For I so loved the world

that I set up
my only son

to be arrested.

(“Answer”)

I.e., God, like other kinds of capital (and castration), is the fantasy that stops, the kind that says put your hands up and nobody move. And what Goethe knows and Armantrout shows is that this sort of stop is always the stop of a stopper, that is to say, something that acts as a plug—temporary, but with the tang of real Time. After all, what is Christ but eternity’s stop-gap? For his part, Faust went straight to hell once he said “stop,” i.e., tried to get a stay, just as the market will go skyward if it has its obliterating way (“can make a heaven of hell,” etc). Or, as Armantrout pouts: “Immediacy is retro / says Lytle.” (“Paragraph”) But remember: You are here.  There’s nothing saved by way of memory, for everything around you has already been, as you will be, spent. It is fate that will dilate.

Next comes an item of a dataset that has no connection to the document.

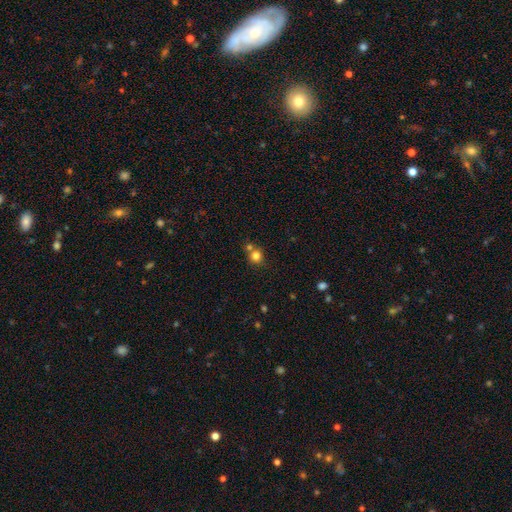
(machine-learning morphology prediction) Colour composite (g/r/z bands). It shows a smooth galaxy with no disk features (80%) that is round (87%). Merging: none (61%).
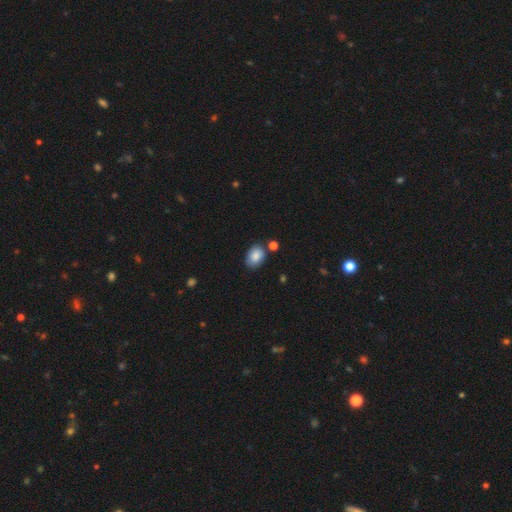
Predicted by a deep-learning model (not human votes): smooth-or-featured: smooth: 87% | star or artifact: 8% | featured or disk: 6%
  how-rounded: in between: 79% | round: 20% | cigar-shaped: 1%
  merging: none: 73% | minor disturbance: 17% | merger: 7% | major disturbance: 3%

As is obligatory to note, Armantrout is master/mistress of the short line. She’s best in this, however, with the short line that reads like a long line because it is less short than it is accordioned, i.e., sharper when compressed and rounder as expanded in the breath. Throughout the book, lines seem to be tossed exactly and easily, like someone juggling chainsaws, which, in principle, is no different from juggling soft squishy balls. Though one must be careful, or at least intentional, when putting balls adjacent to chainsaws. The best bad review of Versed (to be fair, there were only 2) on amazon was: “I read Versed in a bookstore, and I can’t figure out for the life of me why anyone would want to pay money for it.” Money Shot counters that money is, as it turns out, no object. It’s not money what needs to be paid to Armantrout (though she would doubtless object), but a pound of the softer, fleshier stuff, the sweetmeat of all our careful frightened attentions. Where else would you be?